To return a dictionary representing the entire record or a list of specified objects call CLFParser.logDict(record), passing a single log record::
>>> from clfparser import CLFParser
>>> logRecord='10.223.157.186 - - [15/Jul/2009:14:58:59 -0700] "GET /favicon.ico HTTP/1.1" 404 209'
>>> clfDict=CLFParser.logDict(logRecord)
>>> print clfDict
{'%b': '209', '%h': '10.223.157.186', '%time': datetime.datetime(2009, 7, 15, 14, 58, 59), '%l': '-', '%Referer': '',
'%s': '404', '%r': '"GET /favicon.ico HTTP/1.1"', '%u': '-', '%t': '[15/Jul/2009:14:58:59 -0700]', '%timezone': '-0700', '%Useragent': ''}
To return a subset of the log record as a list, call CLFParser.logParts(record, formatMask). where formatMask is a quoted string listing the log items required in the output::
>>> clfParts=CLFParser.logParts(test,'%h %time')
>>> print clfParts
['10.223.157.186', datetime.datetime(2009, 7, 15, 14, 58, 59)]
To use with Apache Spark::
>>> from clfparser import CLFParser
>>> accLog = sc.textFile("access_log", 2).cache()

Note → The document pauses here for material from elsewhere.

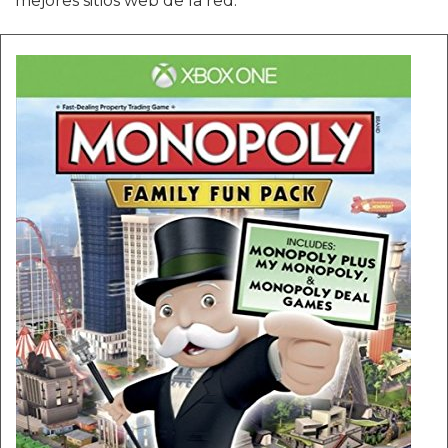
mejores sitios web de la red.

>>> logDict = accLog.map(lambda logRec: CLFParser.logDict(logRec))
>>> logDict.first()
{'%b': u'202', '%h': u'10.223.157.186', '%l': u'-', '%timezone': u'-0700', '%s': u'403', '%r': u'"GET / HTTP/1.1"', '%Referer': '', '%t': u'[15/Jul/2009:14:58:59 -0700]',
'%time': datetime.datetime(2009, 7, 15, 14, 58, 59), '%u': u'-', '%Useragent': ''}
>>> logParts = accLog.map(lambda logRec: CLFParser.logParts(logRec, '%h %t'))
>>> logParts.first()
[u'10.223.157.186', u'[15/Jul/2009:14:58:59 -0700]']
Common Log Format
-----------------
Described by::
'%h %l %u %t \"%r\" %>s %b'
Where:
- *%h* - host
- *%l* - identity
- *%u* - userid
- *%t* - time
- *%r* - request
- *%>s* - status
- *%b* - size
Combined Log Format
-------------------
As Common Log Format with the addition of 2 further fields::
'%h %l %u %t "%r" %>s %b "%{Referer}i" "%{User-agent}i"'
Where:
- *%{Referer}i* - HTTP request header referer
- *%{User-agent}i* - HTTP request header user agent
Additional Fields
-----------------
In addition to the standard log fields, clfparser also parses the log time field, *%t*, to create a Python datetime object *%time* and a string object representing the timezone, *timezone*.
Installation
------------
Install using **pip**::
pip install clfparser
To Do
-----
- Performance improvements
- Command line tools
- Identify request resource as an additional data item